Last week, the decision on whether to grant planning permission was delayed over the question of whether a call to prayer would be used once the mosque was in use. The current proposal includes a 75 foot tall minaret attached to the building from which calls to prayer are usually sounded.
“The call to prayer has been an issue raised, but nobody has said because there is a minaret the call to prayer is going to happen,” Dr. Khan told Tralee Today.
“There is not a chance it will happen because the neighbors’ rights are our utmost priority in Islam. The mosque is moving [from the entrance to Fortfield estate on the Killerisk road] only for one reason: because it is in housing estate. Where it is moving to, is an industrial estate.”
A member of the Irish branch of PEGIDA, which has filed no official complaint with the county council according to the Irish Times, outlined their anti-Islamic sentiment on Radio Kerry last week, as well as the group’s intention to establish a new Irish political party: “The Celtic People’s Party of Ireland.”
“Islam is taking over, all over the world,” he told the radio station. “When they become the dominant religion [in an area] they impose their own laws on people. This has happened in France where there are Muslim-only areas and this has happened in England as well where Sharia law is enforced.”
One of the primary concerns of “The Celtic People’s Party of Ireland” appears to be the influx of people into Ireland in recent years.
Their website states that “at the current rate of influx, we Celtic people will be in a minority in our own homeland by the year 2050. This is nothing less than deliberate population displacement – a crime against humanity according to the UN Genocide Convention.”
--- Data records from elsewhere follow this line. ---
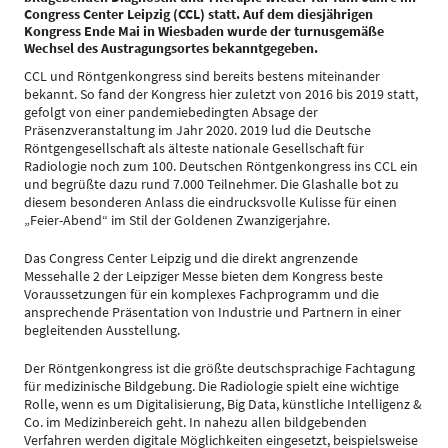
Congress Center Leipzig (CCL) statt. Auf dem diesjährigen
Kongress Ende Mai in Wiesbaden wurde der turnusgemäße
Wechsel des Austragungsortes bekanntgegeben.
CCL und Röntgenkongress sind bereits bestens miteinander
bekannt. So fand der Kongress hier zuletzt von 2016 bis 2019 statt,
gefolgt von einer pandemiebedingten Absage der
Präsenzveranstaltung im Jahr 2020. 2019 lud die Deutsche
Röntgengesellschaft als älteste nationale Gesellschaft für
Radiologie noch zum 100. Deutschen Röntgenkongress ins CCL ein
und begrüßte dazu rund 7.000 Teilnehmer. Die Glashalle bot zu
diesem besonderen Anlass die eindrucksvolle Kulisse für einen
„Feier-Abend“ im Stil der Goldenen Zwanzigerjahre.
Das Congress Center Leipzig und die direkt angrenzende
Messehalle 2 der Leipziger Messe bieten dem Kongress beste
Voraussetzungen für ein komplexes Fachprogramm und die
ansprechende Präsentation von Industrie und Partnern in einer
begleitenden Ausstellung.
Der Röntgenkongress ist die größte deutschsprachige Fachtagung
für medizinische Bildgebung. Die Radiologie spielt eine wichtige
Rolle, wenn es um Digitalisierung, Big Data, künstliche Intelligenz &
Co. im Medizinbereich geht. In nahezu allen bildgebenden
Verfahren werden digitale Möglichkeiten eingesetzt, beispielsweise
The group hold these views despite the fact that the Irish government believes that 2017 will be the first year since 2009 that more people will move into Ireland than leave. By 2017 thousands of Irish people will have moved to various other countries around the world in the same manner as those currently moving to our shores.
Tralee Today reports that, according to the 2011 census figures, Kerry has the fourth largest number of Muslim residents in Ireland with 833 Muslims living in Tralee town itself and over 1,500 living throughout the county.
It is unknown how many members the Irish branch of PEGIDA has. When questioned by Radio Kerry, the PEGIDA member declined to give an exact figure saying, “We have a quite a large membership and we want to keep it secret for now before we get bigger.”
Once registered as a political party, “The Celtic People’s Party of Ireland” – described on their website as a political organization committed to promoting and preserving our Celtic culture and people – plans to run in local and general elections. Their main party policies are outlined as: the abolition of water charges, road tolls, property tax; the reintroduction of the Irish pound (alongside the Euro); a ban on pornography and a ban on the promotion of homosexuality. Despite this, their website also states: “We believe in equal rights for all the Peoples of mankind.”
This is the second time permission has been sought for the relocation of the mosque in Tralee. A previous submission was refused last year over traffic concerns around the industrial site, which is bound by houses and just a short distance from Kerry General Hospital, the Manor shopping center and Kerry County Council. This current submission includes a full traffic study on the traffic in the area and Islamic prayer times."